HOmo sapiens COmprehensive MOdel COllection (HOCOMOCO) contains transcription factor (TF) binding motifs represented as classic Position Weight Matrices (PWMs, also known as Position-Specific Scoring Matrices, PSSMs).
The PCM to PWM conversion scheme used in HOCOMOCO follows that of MACRO-APE, see the respective manual, pages 20–21. Uniform background frequencies were used for estimating the log-odds weightsand computing downloadable ‘PWM threshold-to-P-value’ tables.
HOCOMOCO motifs were constructed with ChIPMunk by systematic motif discovery from thousands of ChIP-Seq and HT-SELEX datasets. Please refer to the HOCOMOCO v12 paper for more details on the motif discovery procedure and to the Codebook MEX paper for details on data sources and motif discovery pipeline for v13-v14 update.
[Motif finding; Sequence scanning]
HOCOMOCO provides PWMs accompanied by precomputed score thresholds. The thresholds and P-value for HOCOMOCO v14 motifs were estimated against uniform background probabilities. To interactively visualize predicted TFBS in a small set of sequences we provide MoLoTool. For large-scale analysis, we suggest using command-line tools, such as our SPRY-SARUS or MEME's FIMO.
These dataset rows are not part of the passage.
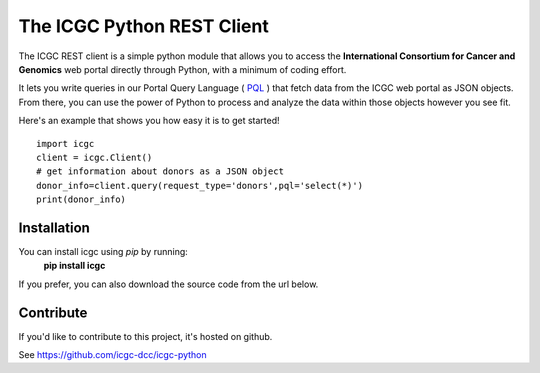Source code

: .. icgc documentation master file, created by
   sphinx-quickstart on Fri Nov  3 16:04:44 2017.

The ICGC Python REST Client
============================

The ICGC REST client is a simple python module that allows you to access the **International Consortium for Cancer and Genomics** web portal directly through Python, with a minimum of coding effort.

It lets you write queries in our Portal Query Language ( `PQL <https://github.com/icgc-dcc/dcc-portal/blob/develop/dcc-portal-pql/PQL.md>`_ ) that fetch data from the ICGC web portal as JSON objects. From there, you can use the power of Python to process and analyze the data within those objects however you see fit.  

Here's an example that shows you how easy it is to get started!
::

    import icgc
    client = icgc.Client()
    # get information about donors as a JSON object
    donor_info=client.query(request_type='donors',pql='select(*)')    	
    print(donor_info)

Installation
------------
You can install icgc using *pip* by running:
    **pip install icgc**

If you prefer, you can also download the source code from the url below.

Contribute
----------
If you'd like to contribute to this project, it's hosted on github.
  
See https://github.com/icgc-dcc/icgc-python
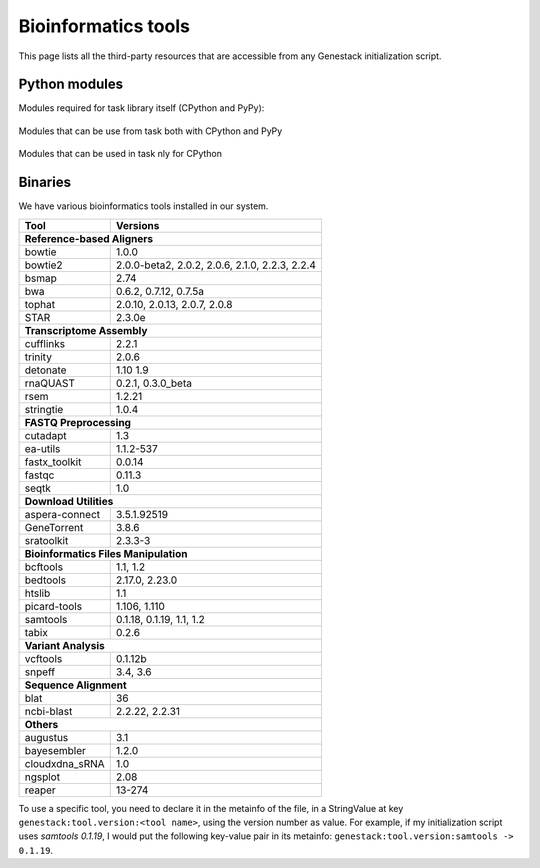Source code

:Bioinformatics tools
====================

This page lists all the third-party resources that are accessible from any Genestack initialization script.


.. _PythonModules:

Python modules
**************

Modules required for task library itself (CPython and PyPy):

 .. include:: ../../requirements/library.pip
   :literal:

Modules that can be use from task both with CPython and PyPy

 .. include:: ../../requirements/scripts-common.pip
   :literal:

Modules that can be used in task nly for CPython
 .. include:: ../../requirements/scripts-cpython.pip
   :literal:

Binaries
********

We have various bioinformatics tools installed in our system.


===================     ==============
Tool                    Versions
===================     ==============
     **Reference-based Aligners**
--------------------------------------
bowtie                  1.0.0
bowtie2                 2.0.0-beta2, 2.0.2, 2.0.6, 2.1.0, 2.2.3, 2.2.4
bsmap                   2.74
bwa                     0.6.2, 0.7.12, 0.7.5a
tophat                  2.0.10, 2.0.13, 2.0.7, 2.0.8
STAR                    2.3.0e
    **Transcriptome Assembly**
--------------------------------------
cufflinks               2.2.1
trinity                 2.0.6
detonate                1.10 1.9
rnaQUAST                0.2.1, 0.3.0_beta
rsem                    1.2.21
stringtie               1.0.4
       **FASTQ Preprocessing**
--------------------------------------
cutadapt                1.3
ea-utils                1.1.2-537
fastx_toolkit           0.0.14
fastqc                  0.11.3
seqtk                   1.0
         **Download Utilities**
--------------------------------------
aspera-connect          3.5.1.92519
GeneTorrent             3.8.6
sratoolkit              2.3.3-3
 **Bioinformatics Files Manipulation**
--------------------------------------
bcftools                1.1, 1.2
bedtools                2.17.0, 2.23.0
htslib                  1.1
picard-tools            1.106, 1.110
samtools                0.1.18, 0.1.19, 1.1, 1.2
tabix                   0.2.6
       **Variant Analysis**
--------------------------------------
vcftools                0.1.12b
snpeff                  3.4, 3.6
       **Sequence Alignment**
--------------------------------------
blat                    36
ncbi-blast              2.2.22, 2.2.31
               **Others**
--------------------------------------
augustus                3.1
bayesembler             1.2.0
cloudxdna_sRNA          1.0
ngsplot                 2.08
reaper                  13-274
===================     ==============

To use a specific tool, you need to declare it in the metainfo of the file,
in a StringValue at key ``genestack:tool.version:<tool name>``, using the version number as value.
For example, if my initialization script uses *samtools 0.1.19*, I would put the following key-value pair in its
metainfo: ``genestack:tool.version:samtools -> 0.1.19``.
[Motif benchmarking; Performance metrics]
To assemble the motif collection of HOCOMOCO v14, we have used multiple benchmarking protocols evaluating the motif performance for TFBS recognition in genomic regions (in vivo data: ChIP-Seq), in artificial oligonucleotides (in vitro data: HT-SELEX, GHT-SELEX, SMiLE-Seq and PBM), and for predicting regulatory single-nucleotide variants and polymorphisms (rSNPs), please refer to the HOCOMOCO v12 paper. Newer motifs for poorly studied transcription factors were derived and benchmarked within the scope of the Codebook project, please refer to the Codebook MEX paper and Codebook MEX website for more details on benchmarking protocols and the performance metrics.
Each model in the collection has a quality rating from A to D where A represents motifs with the highest confidence. A quality motifs and subtypes were found in datasets obtained with at least two types of assays (ChIP-Seq, HT-SELEX, GHT-SELEX, SMiLE-Seq or PBM), B quality motifs were found in datasets coming from at least two different experiments of the same type, and C quality motifs passed expert curation but were coming only from a single experiment. In the core collection, D quality marks the least reliable motifs inherited from HOCOMOCO v11 and not benchmarked in later releases, there are only a few such cases in v13. In sub-collections, D quality denotes all motifs not tested in the respective benchmarks (i.e., no ChIP-Seq for v13-invivo, no HT-SELEX, GHT-SELEX, SMiLE-Seq, or PBM for v13-invitro, no rSNPs for v13-rsnp).
Since v11, alternative binding motifs of a particular TF are ranked from 0 (the primary model) to 1,2,.. (the alternative motifs). The motifs of rank 0 are the most 'general' variants with the best performance across available data in the benchmark (see the HOCOMOCO v12 paper for details).
HOCOMOCO v12 used two data types for motif discovery: ChIP-Seq and HT-SELEX. The latter came in two variants: traditional HT-SELEX and methyl-HT-SELEX with mCpGs. Since HOCOMOCO v13 three additional data types were used: GHT-SELEX (HT-SELEX with the input library of random genomic fragments), SMiLE-Seq, and PBM. Additionally, in benchmarking, we used information on differential transcription factor binding to single-nucleotide variants obtained in SNP-SELEX and identified from ChIP-Seq (the allele-specific binding, see ADASTRA). The motif ID encodes experiment types that yielded patterns assigned to the same subtype during expert curation. We use the following abbreviations of experiment types: P (ChIP-Seq), S (HT-SELEX), M (Methyl-HT-SELEX), G (Genomic HT-SELEX), I (SMiLE-Seq), and B (PBM). Motif IDs can include any combination of those six (PSMGIB) for motifs found in datasets, which came from several different types of assays.